The shift in demographics won’t necessarily mean a protracted need for special services, such as English as a second language instruction and migrant instruction, said Colquitt County Schools Superintendent Leonard McCoy. The initial upswing in the Hispanic population that prompted a spike in need for services will taper off, he said.
“As more and more Hispanic students are year-round residents, as a higher percentage of them are American citizens, language becomes less of an issue, so it’s more services for children but not just for a special group of children,” he said.
“In spite of the change in demographics and the major influx of Hispanics into the Colquitt County Schools culture, our high school graduation scores are at record highs, our SAT scores are at record highs, our CRCT scores continue to move upwards and our dropout rate continues to decline,” McCoy said.
The first significant influx of Hispanic students was at Odom Elementary. The second occurred at Funston Elementary, soon followed by Norman Park Elementary and Cox Elementary.
Surprisingly, Stringfellow Elementary, which serves a city district, also has experienced a major influx of Hispanic students (from 6 percent in 1996 to 13 percent in 2007) while the white population has dwindled from 18 percent to 6 percent.
Georgia is predicted to grow 34 percent from 2000 to 2015. By 2015, 59 percent of Georgia’s population will be white, 28 percent black, 10 percent Hispanic and 3 percent other minorities, according to statistics from the State of Georgia Office of Planning and Budget Policy, Planning and Technical Support.
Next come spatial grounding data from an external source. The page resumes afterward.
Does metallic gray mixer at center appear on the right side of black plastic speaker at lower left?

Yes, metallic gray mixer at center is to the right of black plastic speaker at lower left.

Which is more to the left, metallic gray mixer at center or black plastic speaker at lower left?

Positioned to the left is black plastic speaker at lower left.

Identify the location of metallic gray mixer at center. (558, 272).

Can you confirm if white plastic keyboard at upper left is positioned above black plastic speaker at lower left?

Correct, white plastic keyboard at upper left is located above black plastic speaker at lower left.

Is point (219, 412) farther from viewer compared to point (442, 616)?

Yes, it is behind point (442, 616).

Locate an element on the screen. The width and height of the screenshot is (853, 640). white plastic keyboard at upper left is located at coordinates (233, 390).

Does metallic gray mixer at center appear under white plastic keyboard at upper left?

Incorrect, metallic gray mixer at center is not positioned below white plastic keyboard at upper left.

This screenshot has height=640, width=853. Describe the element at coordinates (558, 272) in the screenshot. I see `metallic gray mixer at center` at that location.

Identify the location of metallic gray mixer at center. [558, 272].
At least four out of 10 people moving to Georgia are international migrants, OPB information said. For 13 out of the last 14 years, domestic and international migration has accounted for more than half of Georgia’s annual population growth.
The National Center for Children in Poverty calculates that in 2006 71 percent of Hispanic children were living in low-income families. Fifty-nine percent of black children and 37 percent of white children also were living in low-income families. Low-income means a family is earning less than twice the federal poverty threshold.